We could write a similar Watcher, with the caveat being that this function becomes split and duplicated amongst the watcher's methods for each action, and we can't control requeue behavior from the watcher response (we have to leave it up to the controller's RetryPolicy). A watcher version of this would look like:

func NewMyKindReconciler(infoClient InfoClient, store *resource.TypedStore[*v1.MyKind]) operator.Reconciler {
	// simple.Watcher implements operator.Watcher and calls the defined functions for each event. 
	// We could also have a struct which implements operator.Watcher, but this is easier for simple things.
	return &simple.Watcher{ 
		AddFunc: func(ctx context.Context, obj resource.Object) error {
			logging.FromContext(ctx).Info("Add event", "name", obj.GetName(), "action", "add", "generation", obj.GetGeneration())
			// Cast the object
			mykind, ok := obj.(*v1.MyKind)
			if !ok {
				return fmt.Errorf("unable to cast object into *v1.MyKind")
			}
			// We still need to check the lastAppliedGeneration, as an add event can be called on operator startup, 
			// as the application doesn't have the state to know if the resource already existed.
			if mykind.GetGeneration() == mykind.Status.LastAppliedGeneration {
				return nil
			}
			// Attempt to apply the state to the third-party service
			err := infoClient.ApplyInfo(mykind.GetNamespace(), mykind.GetName(), mykind.Spec.SomeInfo, mykind.Spec.OtherInfo)
			if err != nil {
				// Return the error. The controller's RetryPolicy will dictate if it should be retried, and after how long
				return err
			}
			// Set status.lastAppliedGeneration
			mykind.Status.LastAppliedGeneration = mykind.GetGeneration()
			_, err = store.UpdateSubresource(ctx, mykind.GetStaticMetadata().Identifier(), resource.SubresourceStatus, mykind)
			if err != nil {
				return err
			}
			return nil
		}
		UpdateFunc: func(ctx context.Context, oldObj resource.Object, newObj resource.Object) error {
			logging.FromContext(ctx).Info("Update event", "name", obj.GetName(), "action", "update", "generation", obj.GetGeneration())
			// Cast the object
			mykind, ok := newObj.(*v1.MyKind)
			if !ok {
				return fmt.Errorf("unable to cast object into *v1.MyKind")
			}
			// If the last applied generation matches the current generation of the resource, we can ignore this update
			if mykind.GetGeneration() == mykind.Status.LastAppliedGeneration {
				return nil
			}
			// Attempt to apply the state to the third-party service
			err := infoClient.ApplyInfo(mykind.GetNamespace(), mykind.GetName(), mykind.Spec.SomeInfo, mykind.Spec.OtherInfo)
			if err != nil {
				// Return the error. The controller's RetryPolicy will dictate if it should be retried, and after how long
				return err
			}
			// Set status.lastAppliedGeneration
			mykind.Status.LastAppliedGeneration = mykind.GetGeneration()
			_, err = store.UpdateSubresource(ctx, mykind.GetStaticMetadata().Identifier(), resource.SubresourceStatus, mykind)
			if err != nil {
				return err
			}
			return nil
		}
		DeleteFunc: func(ctx context.Context, obj resource.Object) error {
			logging.FromContext(ctx).Info("Delete event", "name", obj.GetName(), "action", "delete", "generation", obj.GetGeneration())
			err := infoClient.Delete(req.Object.GetNamespace(), req.Object.GetName())
			return operator.ReconcileResult{}, err
		}
	}   
}
***
TASK DETAILS: In the Watcher example, what decides whether a returned error is retried, and after how long?
***
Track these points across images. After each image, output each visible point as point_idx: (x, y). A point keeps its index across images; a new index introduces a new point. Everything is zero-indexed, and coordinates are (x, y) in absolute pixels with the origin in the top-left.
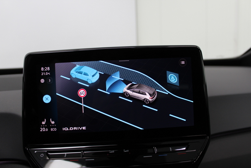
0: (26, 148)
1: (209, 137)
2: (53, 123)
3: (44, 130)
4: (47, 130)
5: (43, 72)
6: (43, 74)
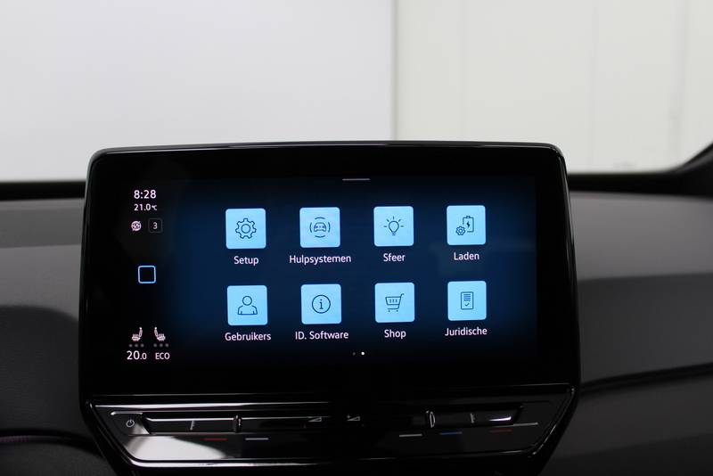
0: (87, 403)
1: (576, 390)
2: (161, 338)
3: (137, 357)
5: (139, 201)
6: (139, 207)
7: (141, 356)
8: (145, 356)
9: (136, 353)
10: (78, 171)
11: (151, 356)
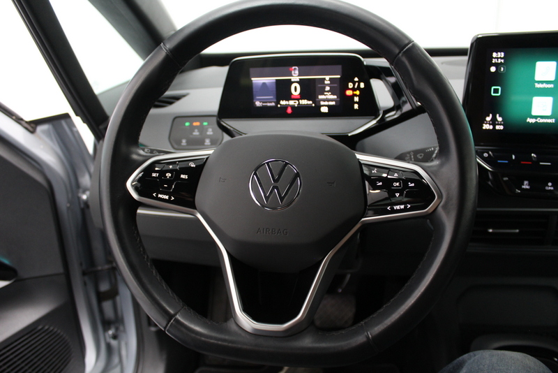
4: (491, 127)
5: (495, 58)
10: (466, 44)
11: (494, 127)
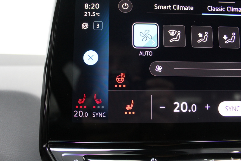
0: (44, 146)
2: (99, 102)
3: (81, 115)
5: (88, 10)
6: (88, 14)
7: (84, 114)
8: (86, 115)
9: (81, 113)
11: (90, 115)
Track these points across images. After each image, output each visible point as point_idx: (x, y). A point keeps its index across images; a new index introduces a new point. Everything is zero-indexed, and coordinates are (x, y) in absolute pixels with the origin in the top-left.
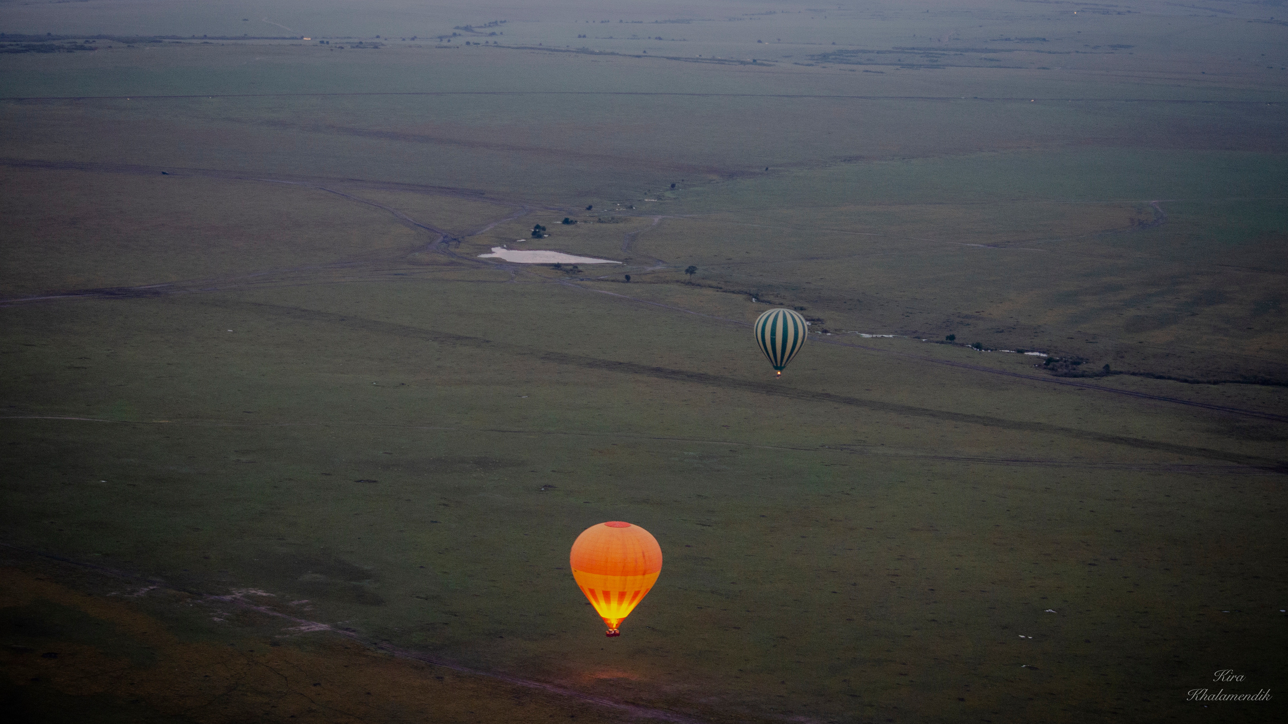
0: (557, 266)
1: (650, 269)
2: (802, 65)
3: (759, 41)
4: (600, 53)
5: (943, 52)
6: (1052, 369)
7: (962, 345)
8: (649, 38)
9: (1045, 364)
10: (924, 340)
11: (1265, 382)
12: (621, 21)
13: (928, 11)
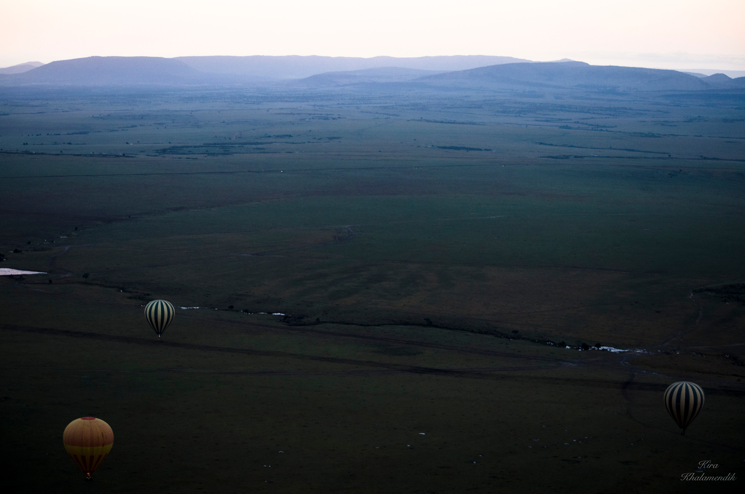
0: (11, 276)
1: (63, 276)
2: (152, 156)
3: (127, 143)
4: (36, 154)
5: (231, 145)
6: (287, 322)
7: (237, 311)
8: (64, 143)
9: (284, 319)
10: (216, 309)
11: (406, 324)
12: (48, 134)
13: (224, 122)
***
EXERCISE RESPONSE: The controller's RetryPolicy.